Page 106 of Pregnant Virgin of the Bratva
She’s also his undoing.
I’ve watched the man who once ruled cities through fear and precision become a father who sings lullabies off-key and makes up stories about rabbits in the rain. He carries her with the same hands that used to break bones. Holds her like something holy.
There are moments I still don’t recognize him.
Not because he’s changed—he hasn’t, not completely—but because he lets me see more now. He lets me hold the gentler parts. The quieter ones. The pieces of him he kept buried for so long, even from himself.
He turns suddenly, as if sensing me, and our eyes meet across the garden.
The corner of his mouth lifts. That rare smile, the one he saves for me alone. It tugs at something deep in my chest. Even now, even after everything, it still does.
He walks toward me with Liliana cradled against his chest. Her tiny fingers are tangled in his collar, her head nestled against his shoulder. She’s already starting to outgrow his arms, though she still fits perfectly when she’s asleep.
“She wore herself out,” he murmurs.
I reach for her automatically. She comes willingly, curling into me with a sleepy sigh.
“She’s wild this morning.”
“She’s always wild,” he says, brushing a strand of hair from my face. “Like her mother.”
I roll my eyes. “You’re the one who taught her to scale furniture.”
“She learns fast,” he says proudly. “Another week and she’ll have the gate figured out.”
“God help us.”
We both glance toward the edge of the garden, where the fence meets the open field.

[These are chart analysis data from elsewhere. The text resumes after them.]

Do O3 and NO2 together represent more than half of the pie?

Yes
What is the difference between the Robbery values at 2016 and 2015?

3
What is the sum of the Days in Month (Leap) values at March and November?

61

The land beyond is ours too—rolling hills, an old stone wall, and trees that turn gold in the autumn. When Kion bought the place, he said he wanted a home with no neighbors. No threats. Just distance.

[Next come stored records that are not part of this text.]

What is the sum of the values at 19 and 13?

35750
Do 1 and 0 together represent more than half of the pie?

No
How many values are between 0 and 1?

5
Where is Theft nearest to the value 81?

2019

He gave us that. Safety, quiet, space to grow.
Sometimes I forget what we came from.
He leans in and kisses my temple. I close my eyes for a second, breathing him in—sunlight, laundry soap, something warm and familiar I can never quite name.
“Still glad you stayed?” he asks softly.
I look up at him, startled by the question. “Of course I am.”
“Even after… all of it?”
“All of it led us here.”
He nods, but I see the shadow in his eyes—the memory of what we were. What he was. There’s a part of him that still doesn’t believe he deserves this. That expects it to be taken.
“You wake up every morning,” I say, “and kiss me like you’re thankful I’m here. Like you remember I could’ve walked away.”
“I do,” he says simply.
“Well, I didn’t,” I remind him. “I never wanted to.”
“You were scared at first.”
“So were you.”
He looks at Liliana, now fast asleep against my chest. “She changed everything.”
“You did that before she was ever born.”